- _JOB_
Report every line in the rows below that contains the string "recepciones", copying each such line in full.

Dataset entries
▽

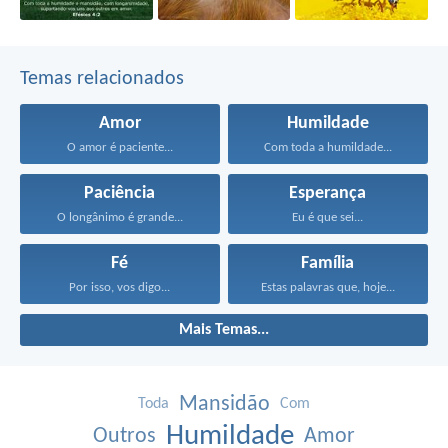
Temas relacionados
Amor
Humildade
O amor é paciente...
Com toda a humildade...
Paciência
Esperança
O longânimo é grande...
Eu é que sei...
Fé
Família
Por isso, vos digo...
Estas palavras que, hoje...
Mais Temas...
Mansidão
Toda
Com
Humildade
Outros
Amor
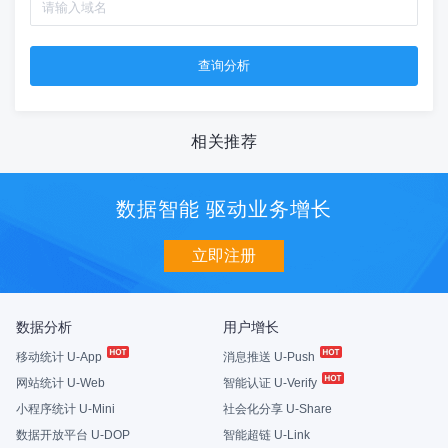
相关推荐
数据智能 驱动业务增长
立即注册
数据分析
用户增长
移动统计 U-App
消息推送 U-Push
网站统计 U-Web
智能认证 U-Verify
小程序统计 U-Mini
社会化分享 U-Share
数据开放平台 U-DOP
智能超链 U-Link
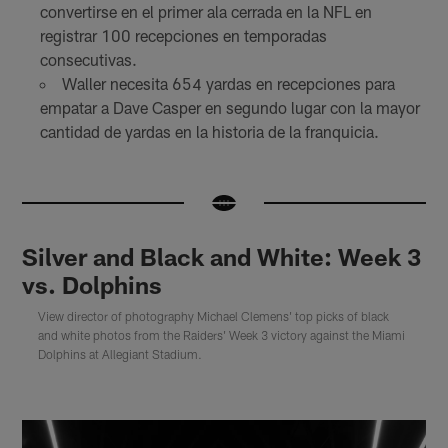
convertirse en el primer ala cerrada en la NFL en
registrar 100 recepciones en temporadas
consecutivas.
Waller necesita 654 yardas en recepciones para
empatar a Dave Casper en segundo lugar con la mayor
cantidad de yardas en la historia de la franquicia.
Silver and Black and White: Week 3
vs. Dolphins
View director of photography Michael Clemens' top picks of black
and white photos from the Raiders' Week 3 victory against the Miami
Dolphins at Allegiant Stadium.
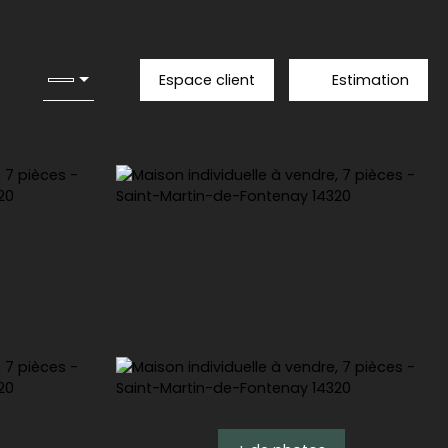
Espace client
Estimation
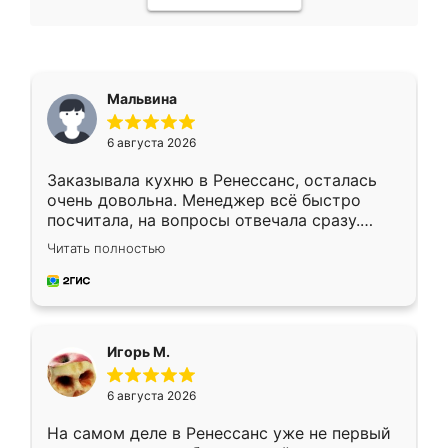
Мальвина
6 августа 2026
Заказывала кухню в Ренессанс, осталась
очень довольна. Менеджер всё быстро
посчитала, на вопросы отвечала сразу.
Замерщик приехал в субботу, подошёл к
Читать полностью
делу со всей ответственностью. Собрали
за день, ребята работали аккуратно, даже
пыли почти не было. Качество отличное,
ящики ходят плавно, ничего не скрипит.
Всё подошло как влитое.
Игорь М.
6 августа 2026
На самом деле в Ренессанс уже не первый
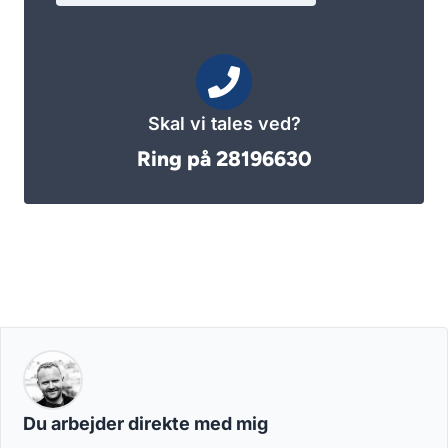
Skal vi tales ved?
Ring på 28196630
Du arbejder direkte med mig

△

- _SOLUTION TO THIS PROBLEM_
registrar 100 recepciones en temporadas
Waller necesita 654 yardas en recepciones para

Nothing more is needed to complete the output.